Even with its flaws, at the very least peer review seems to work at least a little better than chance. That’s not great, but that may be better than nothing. In a world without the peer review culture, it’s possible even more bad science would sneak through.
A complex solution for a complex problem
Stell pointed to another great innovation: sites like Biorxiv, which allow researchers to “pre-print” their manuscripts online as soon as they’re ready and get open comment before they’re ever peer-reviewed and published in academic journals. This adds another step in the process to publication, another chance to filter problems before they make it to peer review and onto the scientific record.
Ivan Oransky, a medical journalist who tracks retractions in journals at his site Retraction Watch, had a more holistic view. He didn’t think post-publication review should supplant the traditional process, but that it should be an add-on. “Post-publication peer review is nothing new, but in the past it’s happened in private, with no feedback for the authors or larger scientific community,” Oransky said. Sites like PubPeer open up the process and make it more transparent, and should therefore be strengthened.
“Let’s stop pretending that once a paper is published, it’s scientific gospel,” he added.

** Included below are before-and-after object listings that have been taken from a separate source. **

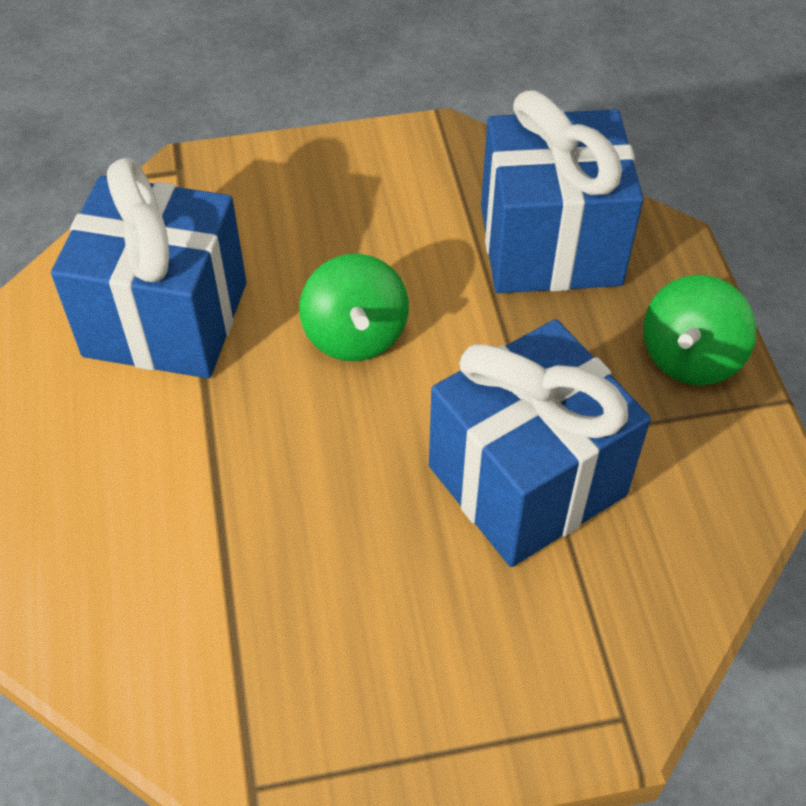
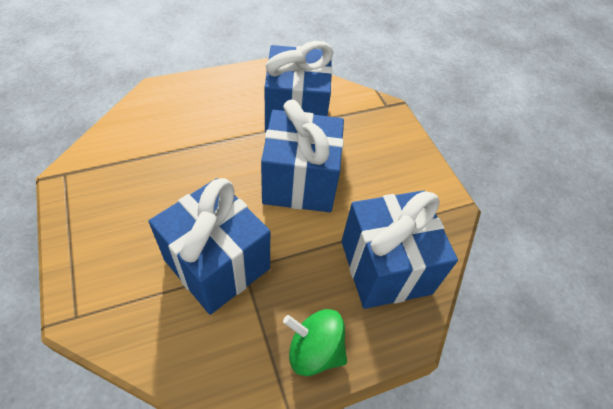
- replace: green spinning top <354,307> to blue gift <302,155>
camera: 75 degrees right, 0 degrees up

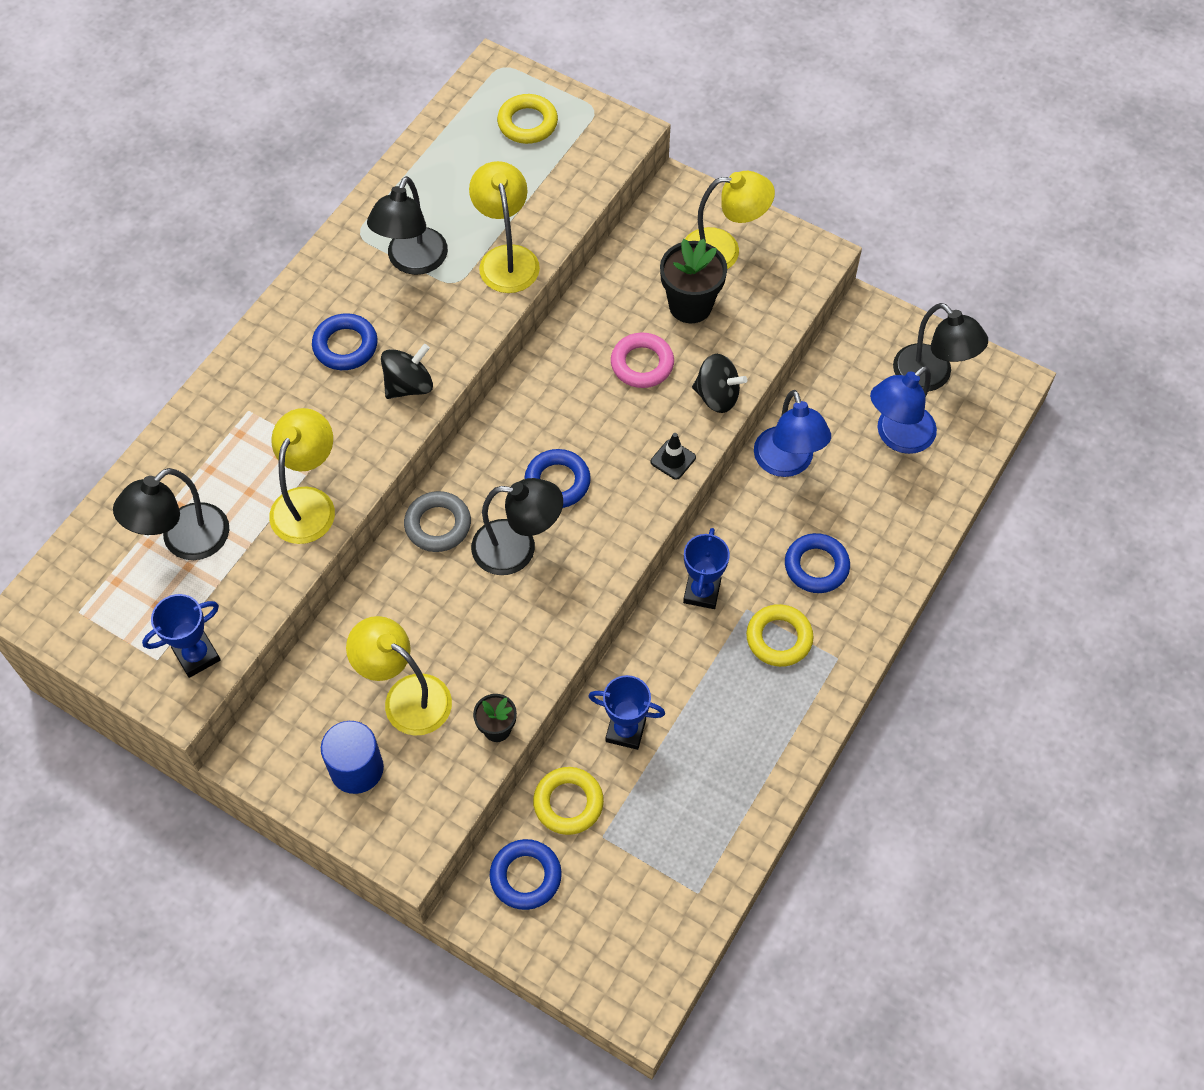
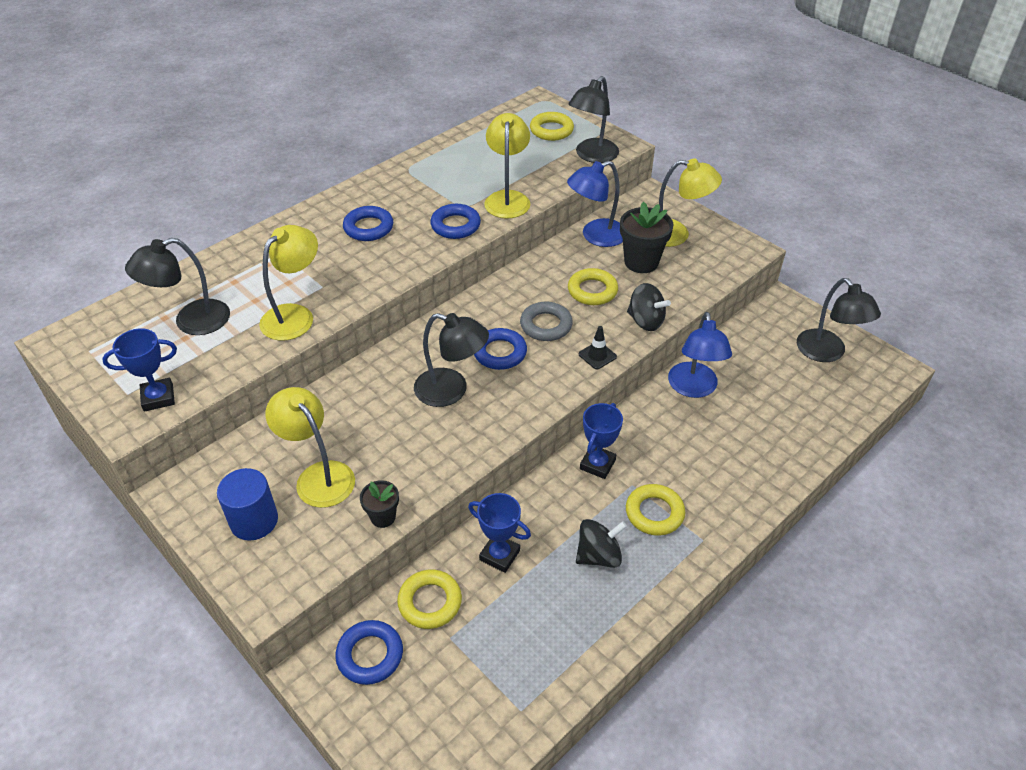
- move: black lamp <407,225> to <593,119>
- recolor: pink ring <642,360> to yellow ring <593,286>
- move: black spinning top <407,371> to <601,543>
- move: blue lamp <903,410> to <595,204>
- move: grey ring <437,521> to <546,321>
- move: blue ring <817,563> to <455,221>
camera: 15 degrees right, 15 degrees down

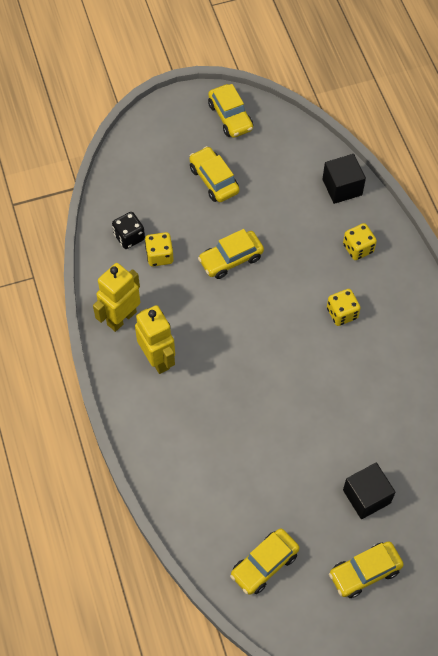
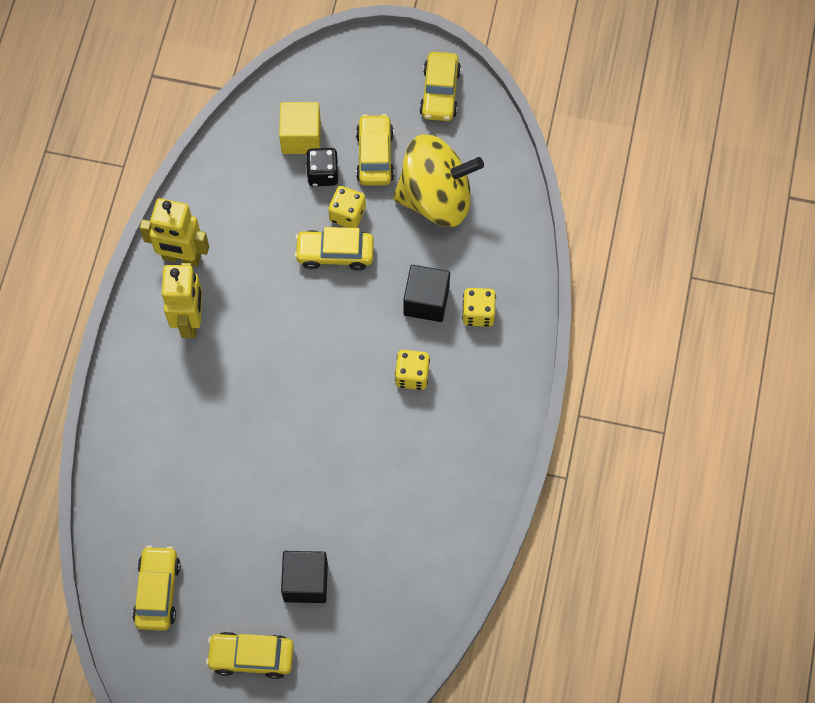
- move: black cube <344,179> to <426,293>
- move: black dice <128,230> to <322,167>
- move: yellow dice <159,249> to <347,207>
- rotate: yellow robot <116,297> = <174,232> 150 degrees counterclockwise
- rotate: yellow car <264,561> = <156,588> 105 degrees clockwise
- insert: yellow cube <300,128>
- insert: yellow spinning top <438,180>
camera: 30 degrees right, 5 degrees up

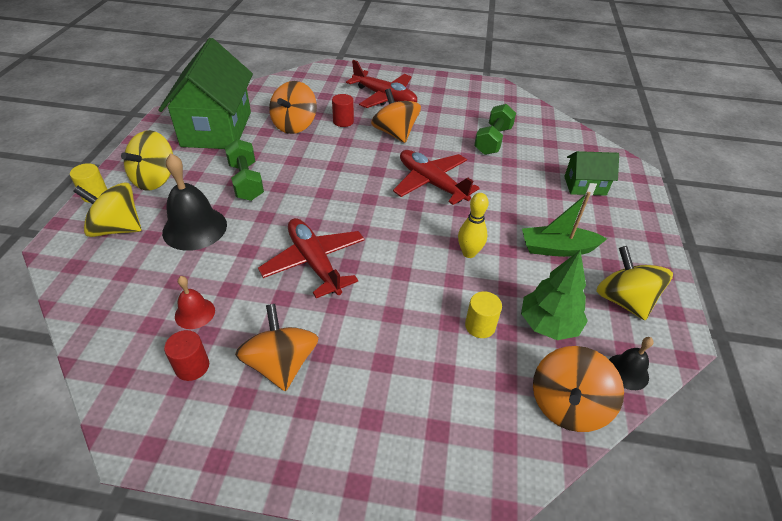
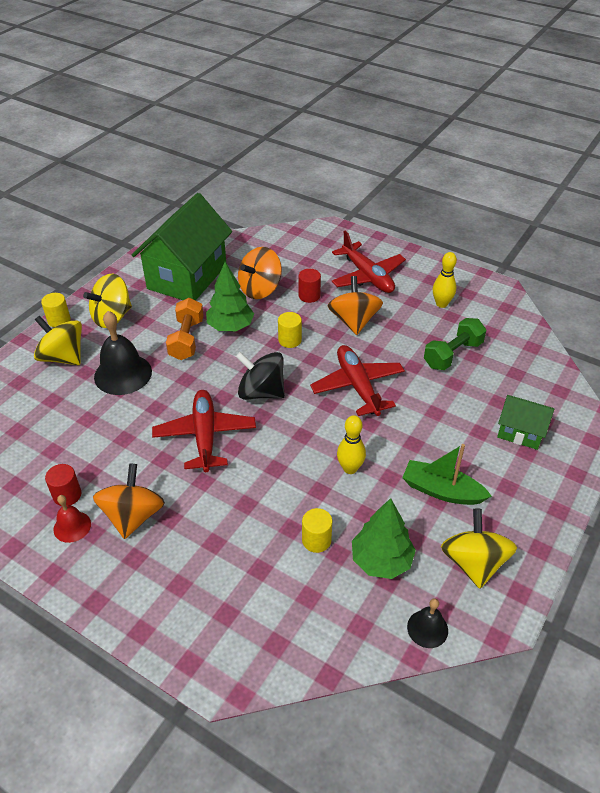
- recolor: green dumbbell <244,170> to orange dumbbell <185,329>
- move: red bell <195,302> to <72,519>
- delete: orange spinning top <578,389>
- insert: yellow bowling pin <445,280>
- insert: green tree <230,296>
- insert: yellow cylinder <290,330>
- insert: black spinning top <260,376>
camera: 25 degrees right, 0 degrees up

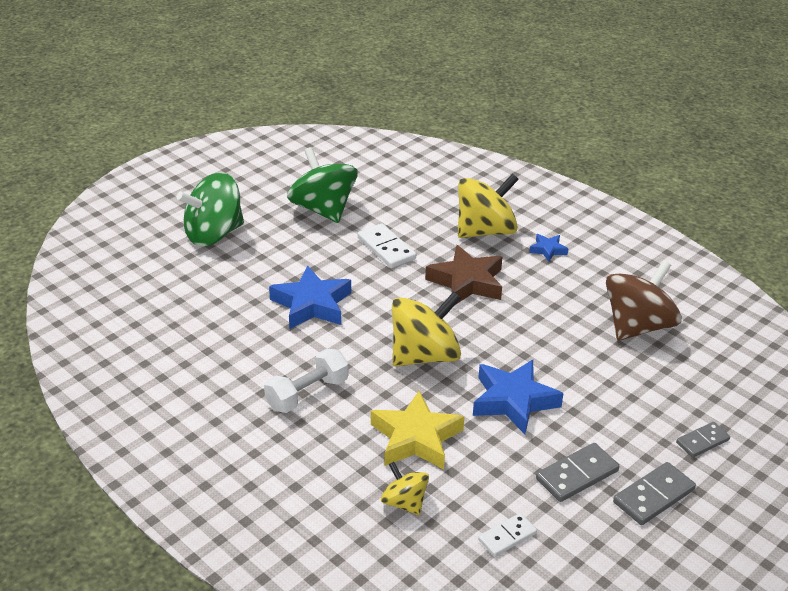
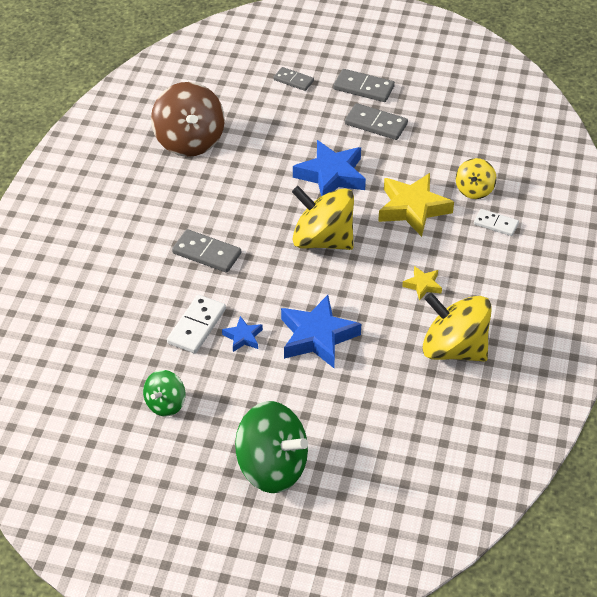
- resize: green spinning top <322,185> = <164,393> x0.54
- move: yellow spinning top <488,205> to <457,327>
- move: blue star <548,248> to <242,334>
- replace: brown star <464,275> to grey domino <206,251>
- rotate: brown spinning top <644,300> = <188,119> 120 degrees counterclockwise
- replace: white dumbbell <306,381> to yellow star <422,283>
- move: white domino <507,535> to <496,222>
camera: 120 degrees left, 10 degrees up

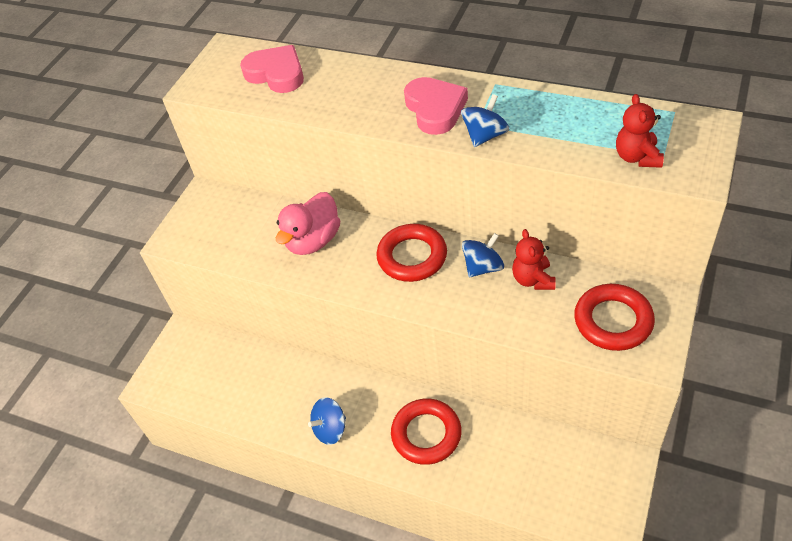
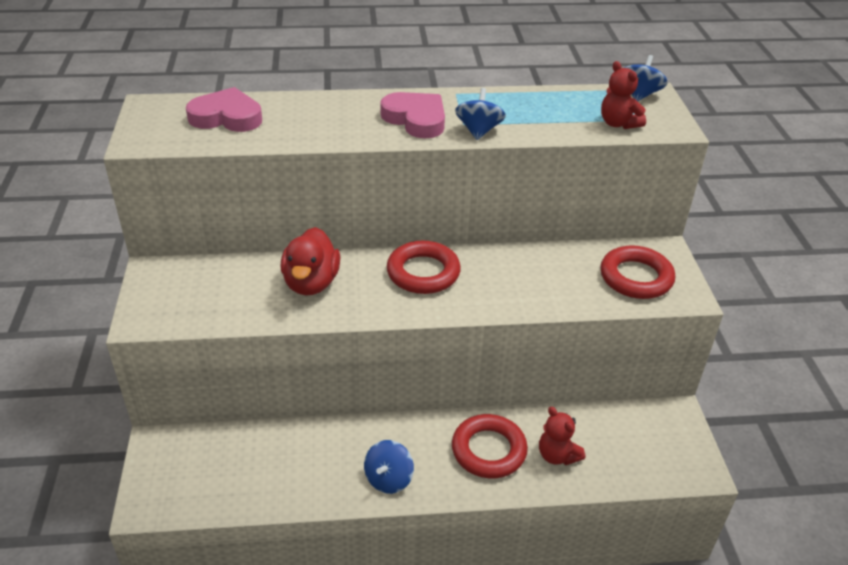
- recolor: pink duck <308,223> to red duck <311,261>
- move: red teddy bear <534,259> to <562,436>
- move: blue spinning top <483,255> to <645,78>
camera: 35 degrees left, 10 degrees down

We think that’s closer to the solution. Science would probably be better off if researchers checked the quality and accuracy of their work in a multi-step process with redundancies built in to weed out errors and bad science. The internet makes that much easier. Traditional peer review would be just one check; pre-print commenting, post-publication peer review, and, wherever possible, highly skilled journal editors would be others.
Before this ideal system is put in place, there’s one thing we can do immediately to make peer review better. We need to adjust our expectations about what peer review does. Right now, many people think peer review means,
“This paper is great and trustworthy!” In reality, it should mean something like, “A few scientists have looked at this paper and didn’t find anything wrong with it, but that doesn’t mean you should take it as gospel. Only time will tell.”
Insiders like journal editors have long known that the system is flawed. It’s time the public embraced that, too, and supported ways to make it better.